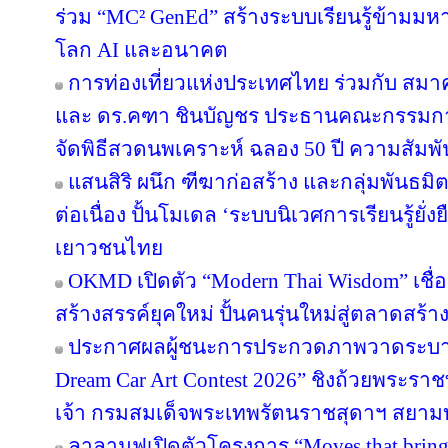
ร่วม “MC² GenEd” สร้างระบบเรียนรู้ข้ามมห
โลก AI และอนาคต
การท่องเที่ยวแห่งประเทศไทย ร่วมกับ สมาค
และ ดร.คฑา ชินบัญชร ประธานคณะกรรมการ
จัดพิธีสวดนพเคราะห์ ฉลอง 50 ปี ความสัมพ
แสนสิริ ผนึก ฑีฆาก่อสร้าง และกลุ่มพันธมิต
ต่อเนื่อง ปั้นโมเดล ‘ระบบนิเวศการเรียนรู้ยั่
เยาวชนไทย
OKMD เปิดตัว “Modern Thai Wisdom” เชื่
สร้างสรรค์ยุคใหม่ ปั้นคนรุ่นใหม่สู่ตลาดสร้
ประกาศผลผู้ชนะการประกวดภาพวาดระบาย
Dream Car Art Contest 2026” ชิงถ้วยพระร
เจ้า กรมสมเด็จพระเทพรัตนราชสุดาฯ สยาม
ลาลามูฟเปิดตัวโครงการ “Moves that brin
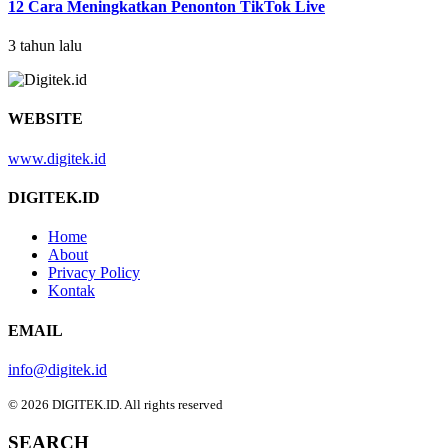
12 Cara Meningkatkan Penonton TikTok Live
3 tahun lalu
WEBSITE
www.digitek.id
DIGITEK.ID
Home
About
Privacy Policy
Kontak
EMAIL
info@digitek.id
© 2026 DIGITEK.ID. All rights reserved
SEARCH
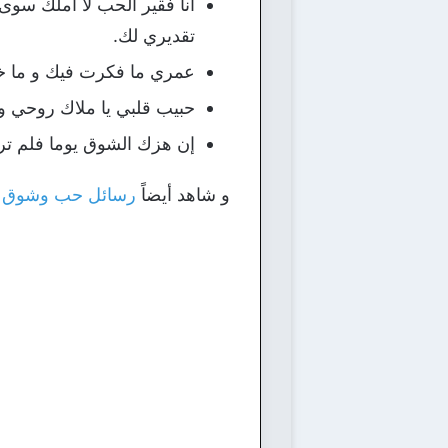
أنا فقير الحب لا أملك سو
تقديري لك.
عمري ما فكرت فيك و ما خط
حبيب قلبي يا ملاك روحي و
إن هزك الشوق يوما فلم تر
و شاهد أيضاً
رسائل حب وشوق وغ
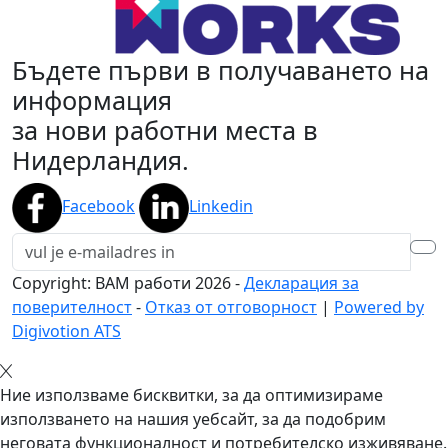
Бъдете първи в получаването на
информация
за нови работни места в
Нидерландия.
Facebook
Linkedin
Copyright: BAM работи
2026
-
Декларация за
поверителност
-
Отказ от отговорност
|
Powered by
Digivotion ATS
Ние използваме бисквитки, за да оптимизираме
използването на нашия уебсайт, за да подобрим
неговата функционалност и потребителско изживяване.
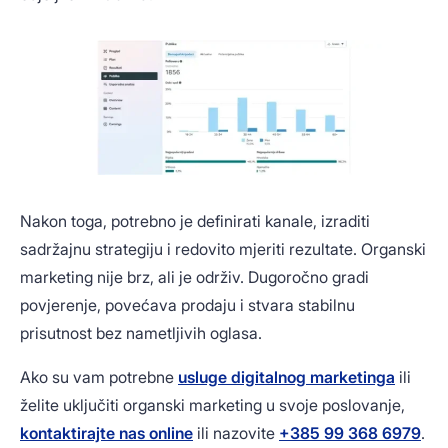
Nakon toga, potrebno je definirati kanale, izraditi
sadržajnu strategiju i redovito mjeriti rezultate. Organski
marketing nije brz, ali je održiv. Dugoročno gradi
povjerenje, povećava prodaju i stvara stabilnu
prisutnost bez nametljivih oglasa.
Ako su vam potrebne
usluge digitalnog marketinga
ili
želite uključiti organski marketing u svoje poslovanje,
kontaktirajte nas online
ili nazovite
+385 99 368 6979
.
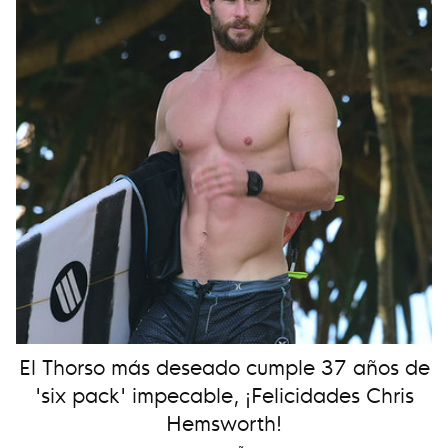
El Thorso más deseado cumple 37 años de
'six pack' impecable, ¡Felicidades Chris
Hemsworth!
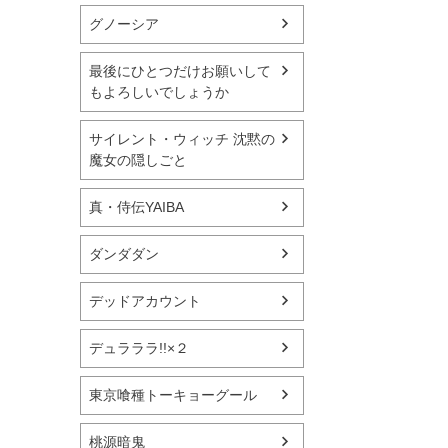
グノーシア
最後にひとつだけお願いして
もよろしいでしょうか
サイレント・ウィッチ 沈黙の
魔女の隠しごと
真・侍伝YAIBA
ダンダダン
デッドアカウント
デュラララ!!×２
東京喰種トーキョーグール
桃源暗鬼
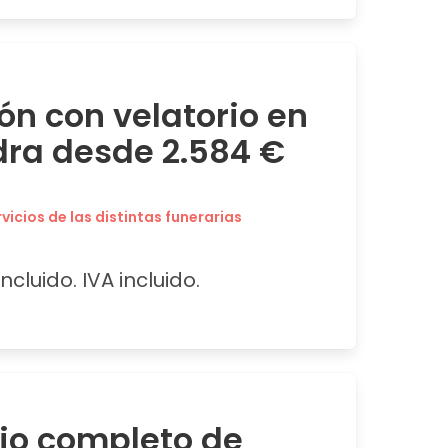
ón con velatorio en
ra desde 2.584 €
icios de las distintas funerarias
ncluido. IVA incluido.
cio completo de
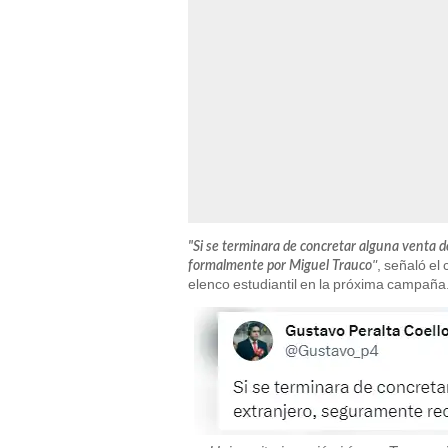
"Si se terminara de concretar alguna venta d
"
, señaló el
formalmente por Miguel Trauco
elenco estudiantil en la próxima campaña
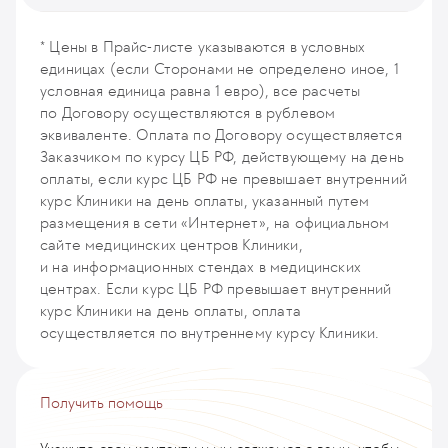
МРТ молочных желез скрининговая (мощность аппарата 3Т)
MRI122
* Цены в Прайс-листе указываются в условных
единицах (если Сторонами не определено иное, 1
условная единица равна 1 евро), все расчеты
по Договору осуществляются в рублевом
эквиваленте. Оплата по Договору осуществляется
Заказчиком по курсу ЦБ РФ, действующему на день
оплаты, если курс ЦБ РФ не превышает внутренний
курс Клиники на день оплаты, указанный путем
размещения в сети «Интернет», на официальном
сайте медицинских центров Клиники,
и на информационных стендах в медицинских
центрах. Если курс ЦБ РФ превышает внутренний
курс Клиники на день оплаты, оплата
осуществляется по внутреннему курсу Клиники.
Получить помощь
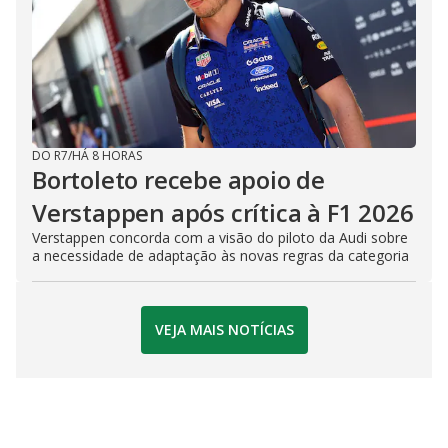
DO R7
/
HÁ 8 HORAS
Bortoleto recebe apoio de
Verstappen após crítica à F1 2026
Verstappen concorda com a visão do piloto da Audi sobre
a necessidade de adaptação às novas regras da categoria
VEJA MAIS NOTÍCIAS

__________

* [What needs to be done]
Starting from the line with "Digivotion ATS" in the records above, repeat each line exactly until you have written the line with "sadržajnu strategiju i", then stop; drop the pictures.

* [Exercise output]
Digivotion ATS
Ние използваме бисквитки, за да оптимизираме
използването на нашия уебсайт, за да подобрим
неговата функционалност и потребителско изживяване.
Nakon toga, potrebno je definirati kanale, izraditi
sadržajnu strategiju i redovito mjeriti rezultate. Organski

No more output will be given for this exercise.